GIVEN TEXT:
════════════════════

If an Asian calls we now add on 25%,the same goes for Italians and people working for the Goverment and local council.If they dont like it they can always pay a Balkan whose idea of erecting scaffolding uses branches and string and makes partitioning out of pallets,hey thats not a bad idea.
:jester:


----------



## thom (Nov 3, 2006)

If you cut your price without cutting the scope, there is no "real price". Then, the price becomes a contest, one in which you will lose. 

For many people this is their way to "success". They brag to their friends about how much they cut the price and about not having to make that final payment because you failed to make that 17th punch list trip out to their house. They will abuse you throughout the process, you will walk away without your money, in exasperation. 

Better to walk away before the job starts.


----------



## freemason21 (Aug 5, 2009)

thom said:


> If you cut your price without cutting the scope, there is no "real price". Then, the price becomes a contest, one in which you will lose.
> 
> For many people this is their way to "success". They brag to their friends about how much they cut the price and about not having to make that final payment because you failed to make that 17th punch list trip out to their house. They will abuse you throughout the process, you will walk away without your money, in exasperation.
> 
> Better to walk away before the job starts.


 watched a guy i work for get taken to the cleaners with someone like this. she had maids that came once or twice a week and a full time live in nanny and she was complaining about tough times.


----------



## dogris (Aug 9, 2007)

My penny pinching bartender makes me pay for every drink!


----------



## Cache (Sep 18, 2007)

Sure it would be nice not to have to lower prices during times like this, but that isn't the market we work in. There are two kinds of jobs, work for "the man" or work for yourself. We all chose the latter. Supply and demand dictates wages and employment in both markets. So there are four options during a big recession. Market dynamics dictate that these are the *only* four options.


Get laid off
Take a pay cut
Company goes out of business
Competitors go out of business
We all chose to be immune from #1 by becoming self-employed. Obviously #3 is not the preferred option. #4 is out of our control. So we are left with #2 as it is the only reasonable option that is well within our control. Those who choose to work for "the man" don't have the luxury of making the choice. They are just told which of the four it will be. During a recession, if I say that I will not be laid off, my company will stay in business, and I will maintain my profits and wages, then what I am indirectly saying is that my competitors should go out of business to reduce the supply in the market. But my competitors aren't going to let me force them out of business, they will simply choose option #2. By default then I'm forced into either #2 or #3. Obviously #3 is still not an option, so market dynamics dictate that #2 is the only reasonable option.

════════════════════

Keypoint correspondence data:
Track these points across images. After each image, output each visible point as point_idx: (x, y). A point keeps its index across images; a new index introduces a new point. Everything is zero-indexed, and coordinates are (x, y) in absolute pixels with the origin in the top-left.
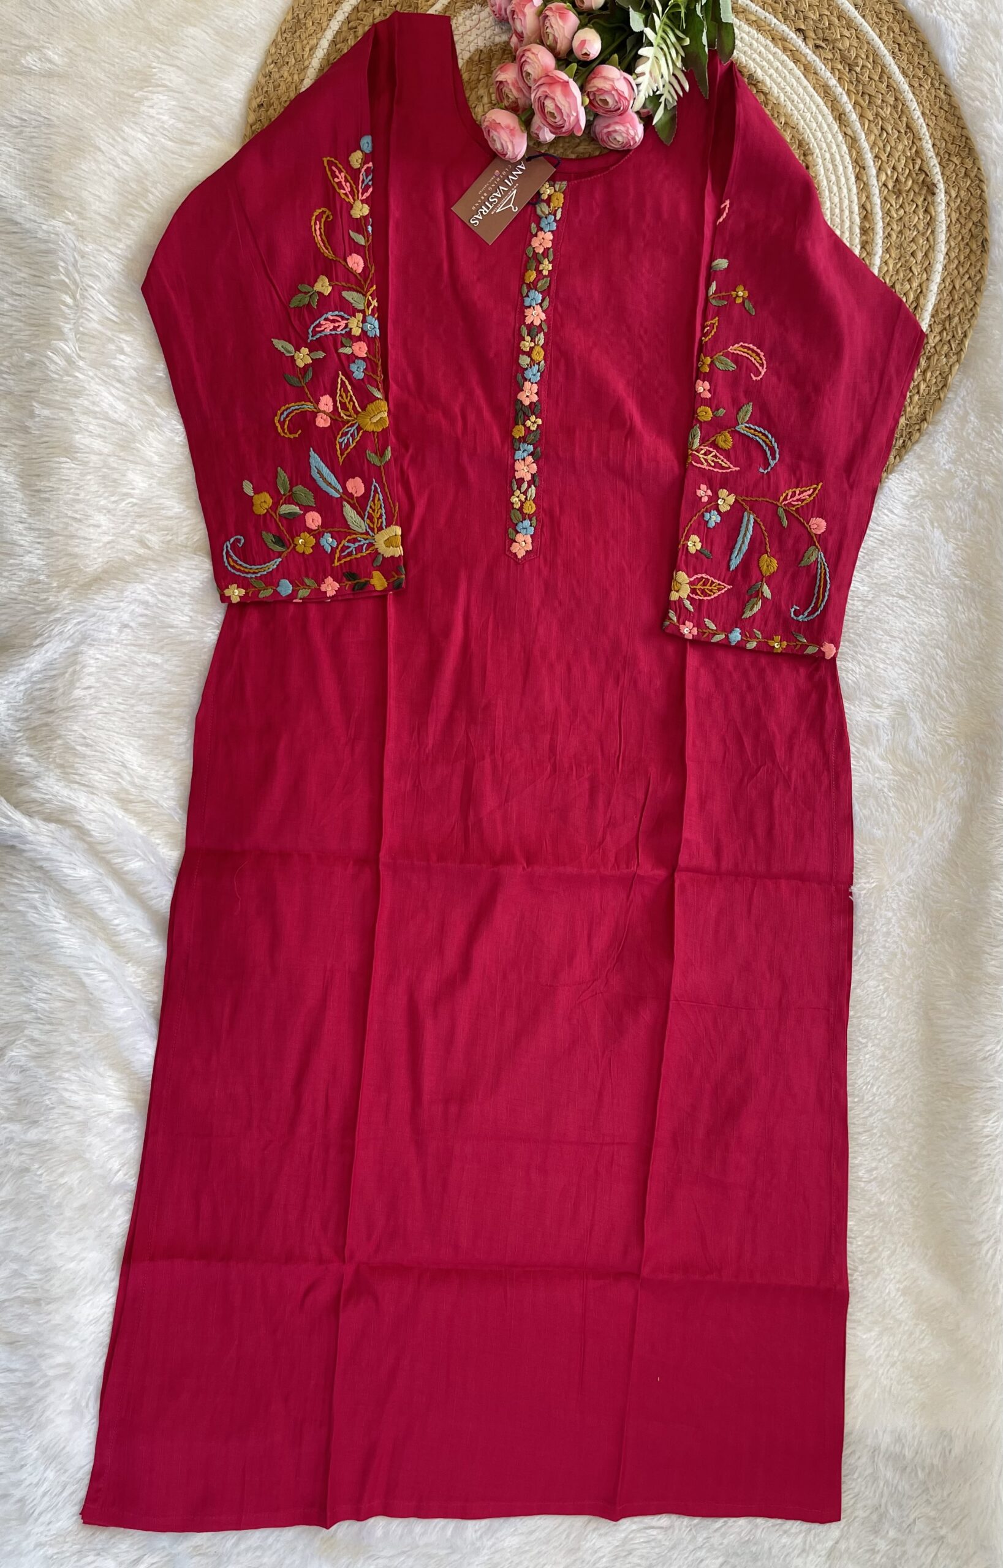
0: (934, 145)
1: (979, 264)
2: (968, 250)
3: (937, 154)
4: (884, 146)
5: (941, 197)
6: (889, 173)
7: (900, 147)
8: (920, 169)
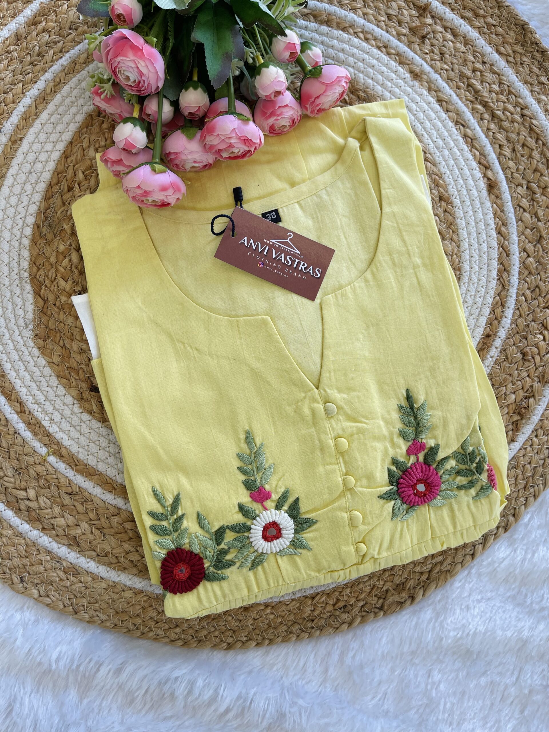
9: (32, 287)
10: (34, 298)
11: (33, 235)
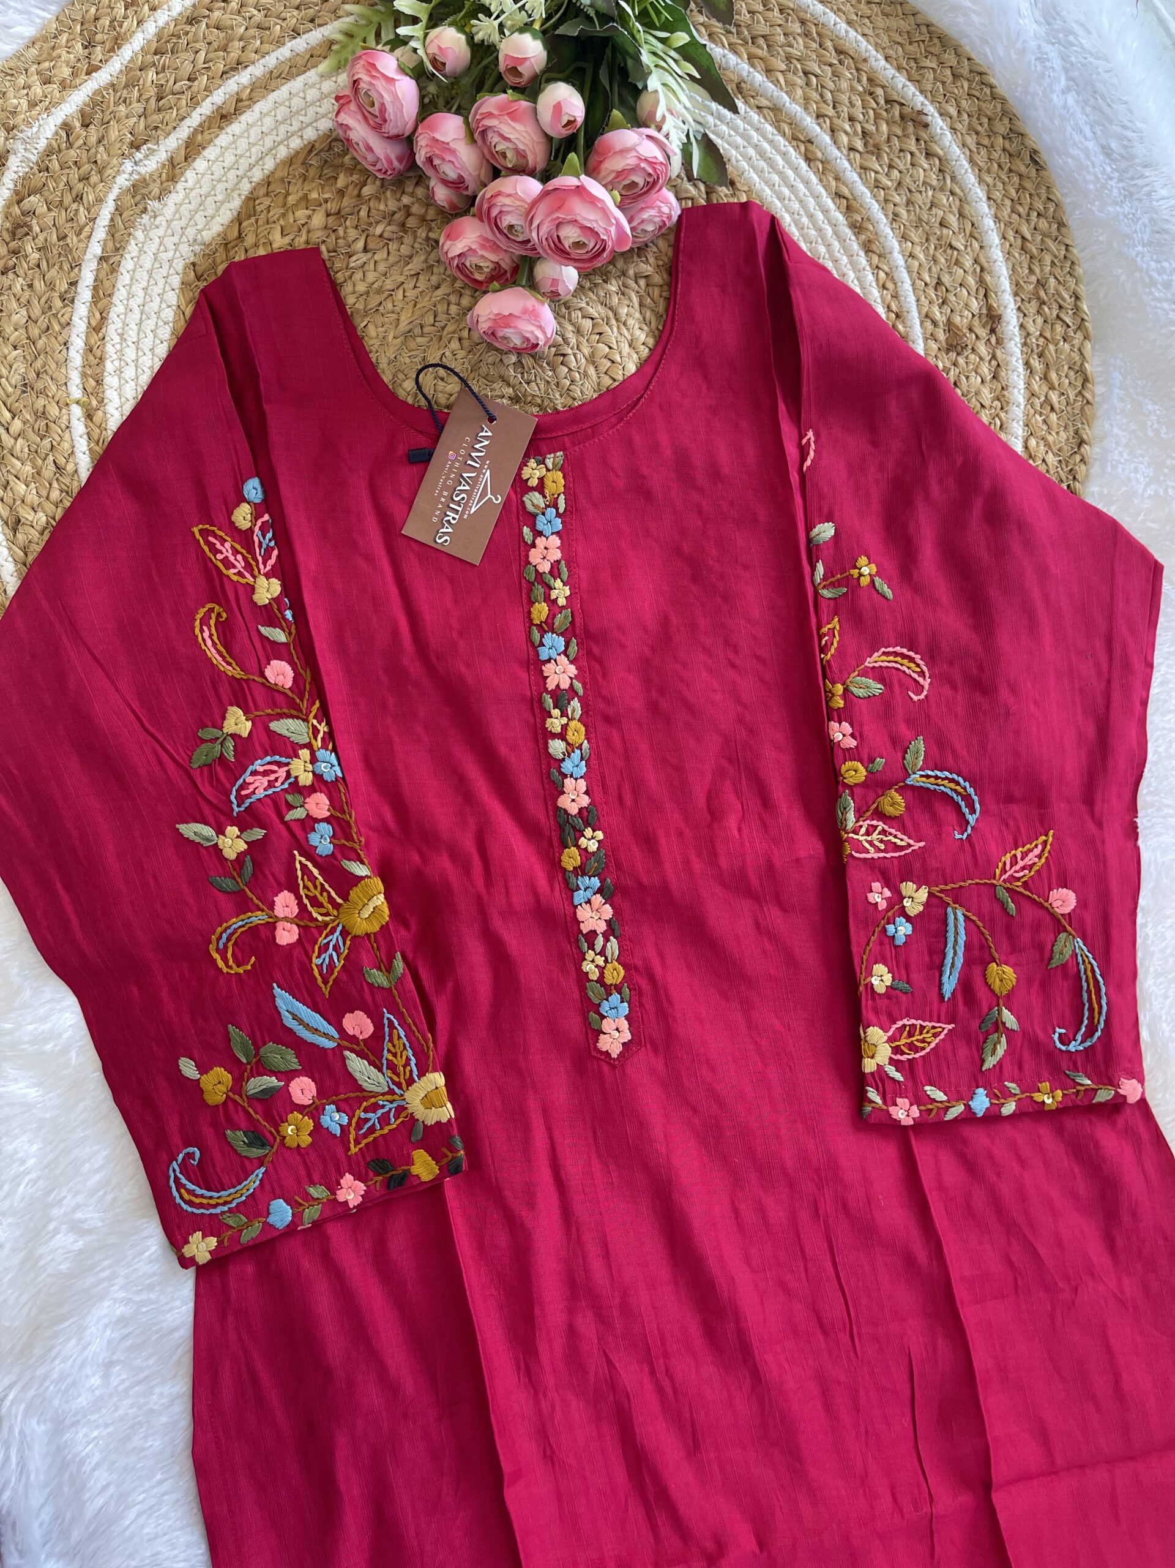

════════════════════

EXERCISE INSTRUCTIONS: According to the forum thread above, which of the four recession options does the post by Cache conclude is the only reasonable one within a self-employed person's control?

EXERCISE SOLUTION: Taking a pay cut.